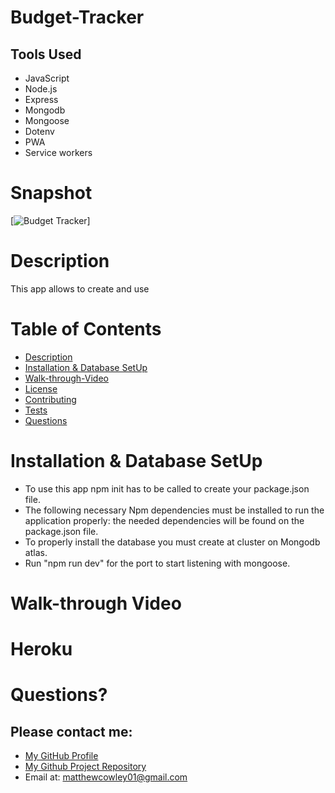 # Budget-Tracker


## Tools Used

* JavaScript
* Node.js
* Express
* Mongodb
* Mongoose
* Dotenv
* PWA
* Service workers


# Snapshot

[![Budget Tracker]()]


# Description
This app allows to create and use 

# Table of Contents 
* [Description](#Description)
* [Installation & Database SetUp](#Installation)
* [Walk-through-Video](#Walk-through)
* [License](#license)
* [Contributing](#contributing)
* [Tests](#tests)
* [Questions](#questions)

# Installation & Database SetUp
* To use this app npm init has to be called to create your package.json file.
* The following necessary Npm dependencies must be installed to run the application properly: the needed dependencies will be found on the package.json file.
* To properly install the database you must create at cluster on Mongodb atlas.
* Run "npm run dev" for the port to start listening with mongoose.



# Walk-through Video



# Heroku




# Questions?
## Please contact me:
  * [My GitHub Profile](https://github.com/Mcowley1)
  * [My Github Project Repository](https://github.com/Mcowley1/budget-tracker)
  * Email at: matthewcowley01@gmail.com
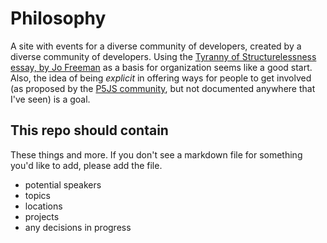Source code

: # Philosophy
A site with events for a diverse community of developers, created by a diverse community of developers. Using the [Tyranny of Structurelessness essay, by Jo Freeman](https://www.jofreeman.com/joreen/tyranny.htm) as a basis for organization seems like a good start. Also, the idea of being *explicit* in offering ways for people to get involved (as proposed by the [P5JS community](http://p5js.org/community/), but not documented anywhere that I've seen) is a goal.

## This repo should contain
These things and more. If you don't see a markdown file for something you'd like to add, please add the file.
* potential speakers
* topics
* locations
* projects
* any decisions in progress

──────────────────────────────

EXERCISE DETAILS:
Please set down exactly the lines from the one holding "listening with mongoose." through the last line of the entries, both ends included, and skip pictures.

ANSWER BOX:
* Run "npm run dev" for the port to start listening with mongoose.



# Walk-through Video



# Heroku




# Questions?
## Please contact me:
  * [My GitHub Profile](https://github.com/Mcowley1)
  * [My Github Project Repository](https://github.com/Mcowley1/budget-tracker)
  * Email at: matthewcowley01@gmail.com
Source code

: # Philosophy
A site with events for a diverse community of developers, created by a diverse community of developers. Using the [Tyranny of Structurelessness essay, by Jo Freeman](https://www.jofreeman.com/joreen/tyranny.htm) as a basis for organization seems like a good start. Also, the idea of being *explicit* in offering ways for people to get involved (as proposed by the [P5JS community](http://p5js.org/community/), but not documented anywhere that I've seen) is a goal.

## This repo should contain
These things and more. If you don't see a markdown file for something you'd like to add, please add the file.
* potential speakers
* topics
* locations
* projects
* any decisions in progress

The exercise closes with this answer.